##### The records #####

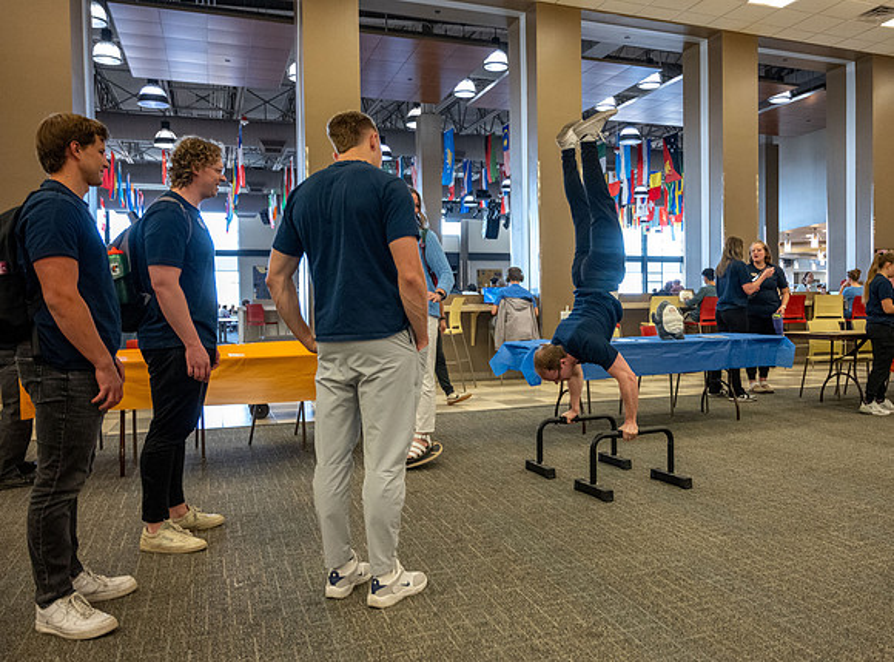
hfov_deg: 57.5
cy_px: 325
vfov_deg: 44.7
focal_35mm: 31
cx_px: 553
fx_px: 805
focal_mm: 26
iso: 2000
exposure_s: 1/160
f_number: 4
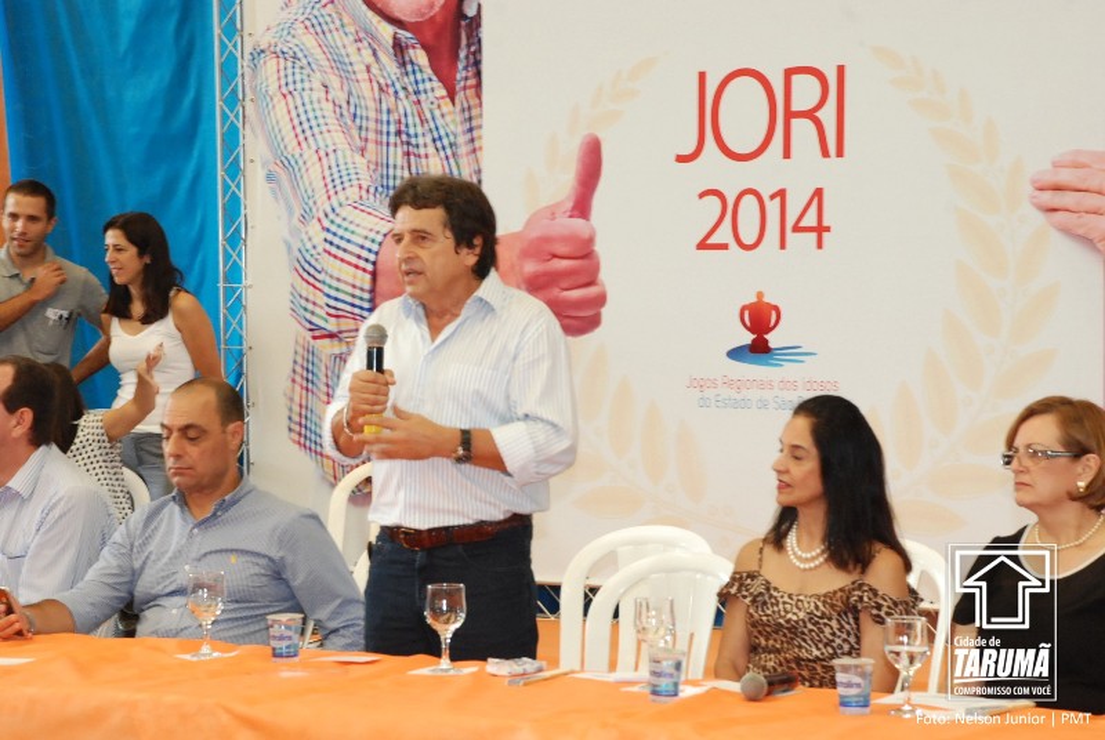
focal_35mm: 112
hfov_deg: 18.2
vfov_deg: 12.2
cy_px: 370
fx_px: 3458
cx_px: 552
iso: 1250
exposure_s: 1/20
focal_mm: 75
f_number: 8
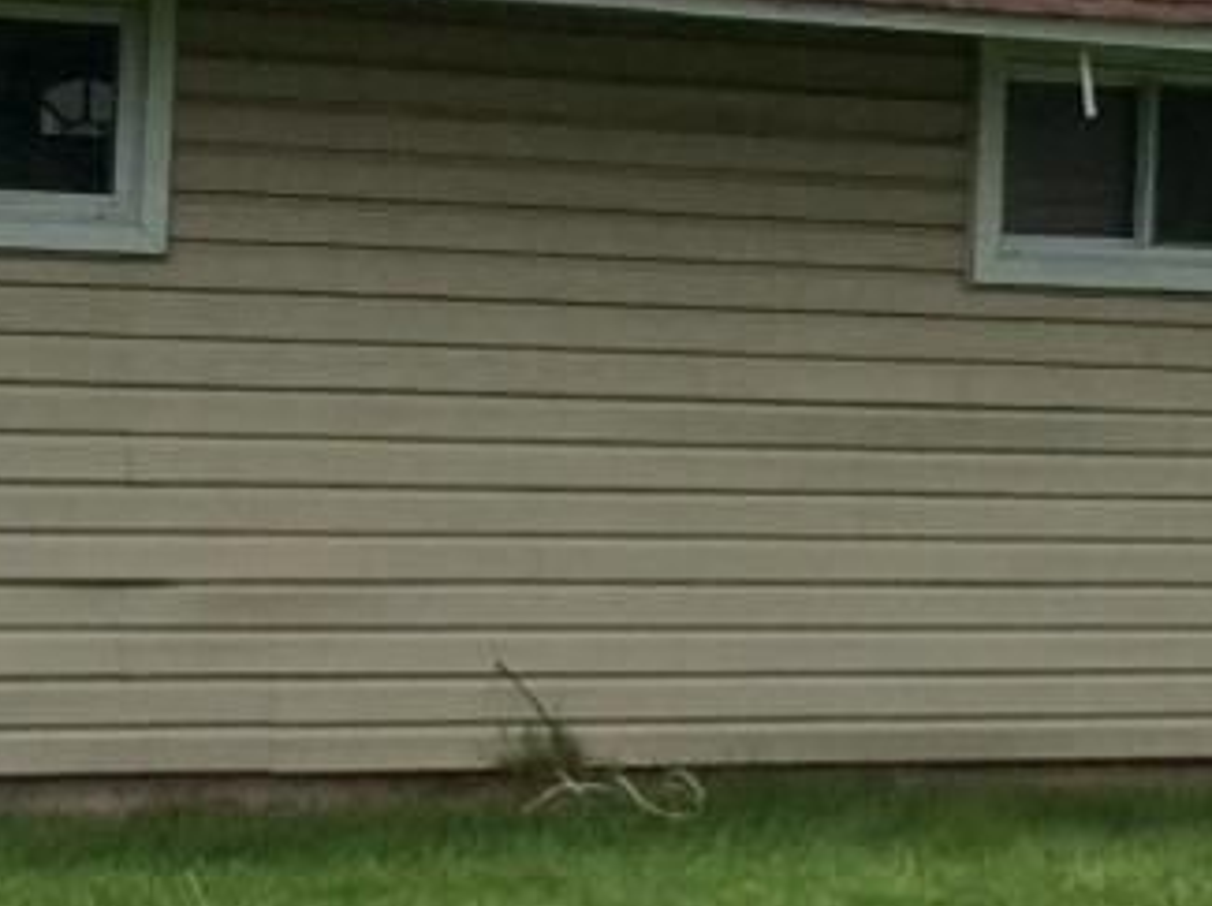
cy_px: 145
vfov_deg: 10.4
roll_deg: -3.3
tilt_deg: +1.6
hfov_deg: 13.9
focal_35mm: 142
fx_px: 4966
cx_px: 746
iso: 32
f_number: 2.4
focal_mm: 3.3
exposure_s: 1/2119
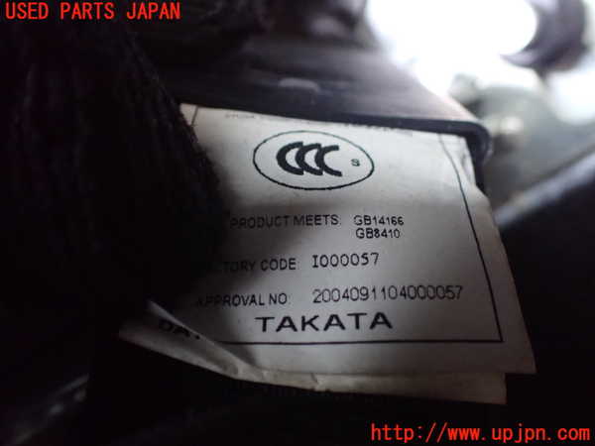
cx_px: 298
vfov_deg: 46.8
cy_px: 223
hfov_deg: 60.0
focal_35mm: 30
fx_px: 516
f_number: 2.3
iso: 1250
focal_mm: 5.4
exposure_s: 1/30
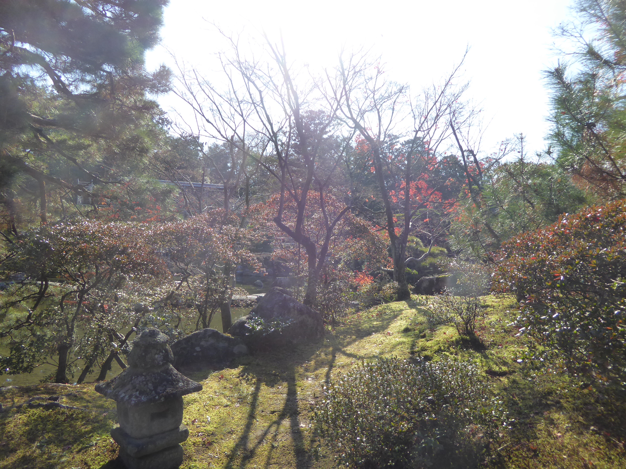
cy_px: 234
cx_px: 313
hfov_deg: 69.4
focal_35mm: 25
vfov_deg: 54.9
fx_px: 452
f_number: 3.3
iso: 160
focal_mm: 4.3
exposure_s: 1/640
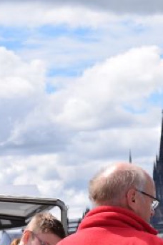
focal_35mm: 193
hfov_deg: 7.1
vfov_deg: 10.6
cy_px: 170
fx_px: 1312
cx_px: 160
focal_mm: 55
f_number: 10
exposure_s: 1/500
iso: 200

#####

Work required
Exactly as written above, print every record, and keep the pictures out.

Answer to this task
hfov_deg: 57.5
cy_px: 325
vfov_deg: 44.7
focal_35mm: 31
cx_px: 553
fx_px: 805
focal_mm: 26
iso: 2000
exposure_s: 1/160
f_number: 4
focal_35mm: 112
hfov_deg: 18.2
vfov_deg: 12.2
cy_px: 370
fx_px: 3458
cx_px: 552
iso: 1250
exposure_s: 1/20
focal_mm: 75
f_number: 8
cy_px: 145
vfov_deg: 10.4
roll_deg: -3.3
tilt_deg: +1.6
hfov_deg: 13.9
focal_35mm: 142
fx_px: 4966
cx_px: 746
iso: 32
f_number: 2.4
focal_mm: 3.3
exposure_s: 1/2119
cx_px: 298
vfov_deg: 46.8
cy_px: 223
hfov_deg: 60.0
focal_35mm: 30
fx_px: 516
f_number: 2.3
iso: 1250
focal_mm: 5.4
exposure_s: 1/30
cy_px: 234
cx_px: 313
hfov_deg: 69.4
focal_35mm: 25
vfov_deg: 54.9
fx_px: 452
f_number: 3.3
iso: 160
focal_mm: 4.3
exposure_s: 1/640
focal_35mm: 193
hfov_deg: 7.1
vfov_deg: 10.6
cy_px: 170
fx_px: 1312
cx_px: 160
focal_mm: 55
f_number: 10
exposure_s: 1/500
iso: 200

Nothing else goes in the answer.